MRS Raises Pump Price of Dangote Refinery Petrol to N925 Per Litre in Lagos Amid Growing Public Concern; Lagos, Nigeria
In a development that is likely to fuel further public anxiety over the cost of living, MRS Oil Nigeria Plc, one of the major distributors of petrol produced by the Dangote Petroleum Refinery, has officially raised its pump price of Premium Motor Spirit (PMS) to N925 per litre in Lagos. The price adjustment was confirmed on Saturday, sparking outrage among motorists, commuters, and stakeholders in Nigeria’s downstream petroleum sector.
This price hike marks a significant increase from the earlier average retail price of between N610 and N680 per litre in major urban centres, and raises pressing questions about the expected relief that many Nigerians hoped would follow the commencement of local refining by the much-celebrated Dangote Refinery.
From Relief to Shock
The Dangote Refinery, commissioned with the promise of reducing Nigeria’s long-standing reliance on imported fuel and stabilizing the domestic market, has only recently begun distributing locally refined PMS. Its products, initially expected to drive down prices, are now being sold at what many Nigerians see as unaffordable rates — with MRS, one of the primary retailers, leading the new wave of price adjustments.
Motorists in Lagos who spoke to [Your News Outlet Name] expressed frustration and confusion over the development. “We were told Dangote would help end fuel importation and reduce prices.
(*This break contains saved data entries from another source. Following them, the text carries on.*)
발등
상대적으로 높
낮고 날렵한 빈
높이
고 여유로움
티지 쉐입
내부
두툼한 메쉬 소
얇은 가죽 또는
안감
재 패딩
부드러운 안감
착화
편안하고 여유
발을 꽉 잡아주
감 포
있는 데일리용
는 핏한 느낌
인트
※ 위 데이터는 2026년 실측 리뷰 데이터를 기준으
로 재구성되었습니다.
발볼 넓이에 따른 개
Now we’re paying almost N1,000 for a litre of fuel? This is not what we were promised,” said Adebayo Tunde, a commercial driver in Ikeja.
Industry Perspective
MRS, in its statement justifying the increase, cited various market-driven factors including transportation logistics, depot charges, tax obligations, and ongoing volatility in foreign exchange markets — all of which contribute to final pump pricing. The company also pointed to the limited availability of refined PMS as the refinery scales up production, creating a demand-supply imbalance.
An official within MRS, who spoke on condition of anonymity, explained:
“The pricing reflects the actual cost structure under the current market conditions. It’s not a government-controlled price. We are sourcing from a domestic refinery, yes, but factors like haulage, distribution, levies, and operational margins still apply. We expect prices to stabilize as the refinery ramps up production and more marketers get direct allocations.”
Public Backlash and Economic Implications
The news of the N925/litre pricing has triggered strong reactions on social media, with citizens accusing the government and private oil marketers of insensitivity in the face of worsening economic hardship. Hashtags such as #FuelPriceHike, #DangoteFuel, and #NigeriansDeserveBetter began trending on X (formerly Twitter), with many questioning the impact of deregulation and local refining if prices continue to soar.
This development comes amid a cost-of-living crisis that has left millions struggling with inflation, food insecurity, and unemployment. The upward adjustment of petrol prices is expected to worsen these conditions, particularly as transport fares, food prices, and general goods and services will inevitably rise in response.
Labour unions have also weighed in, warning that further increases in fuel prices could trigger fresh rounds of protests and industrial actions. The Nigerian Labour Congress (NLC) and Trade Union Congress (TUC) have both reiterated their demand for urgent government intervention to prevent deeper economic misery for the working population.
Policy Silence and Market Uncertainty
As of the time of filing this report, there has been no official response from the Nigerian Midstream and Downstream Petroleum Regulatory Authority (NMDPRA) or the Ministry of Petroleum Resources. Experts believe the federal government may be taking a cautious stance due to its full adoption of a deregulated downstream sector — a policy shift that theoretically removes price control and allows marketers to set rates based on market realities.
However, energy economist Dr. Tunji Ogunsola told [Your News Outlet Name] that without robust regulatory oversight and competition in the supply chain, deregulation risks creating a monopoly-like environment where few players can dictate prices to the detriment of the public.
“The current structure benefits major marketers and suppliers while leaving end-users exposed. Dangote is a national asset, but if his products are only accessible to a few big marketers at high rates, the common Nigerian won’t benefit,” he said.
What Next?
With the refinery still in the early stages of PMS production, and more marketers seeking direct supply agreements, industry observers expect fluctuations in pump prices over the next few months. Some suggest that once Dangote’s full production capacity is unlocked and other private refineries begin operations, competition may drive prices down — but that outcome is still speculative.
For now, the burden rests squarely on the shoulders of Nigerians, many of whom are struggling to adapt to what appears to be a new normal of high fuel costs — despite local production.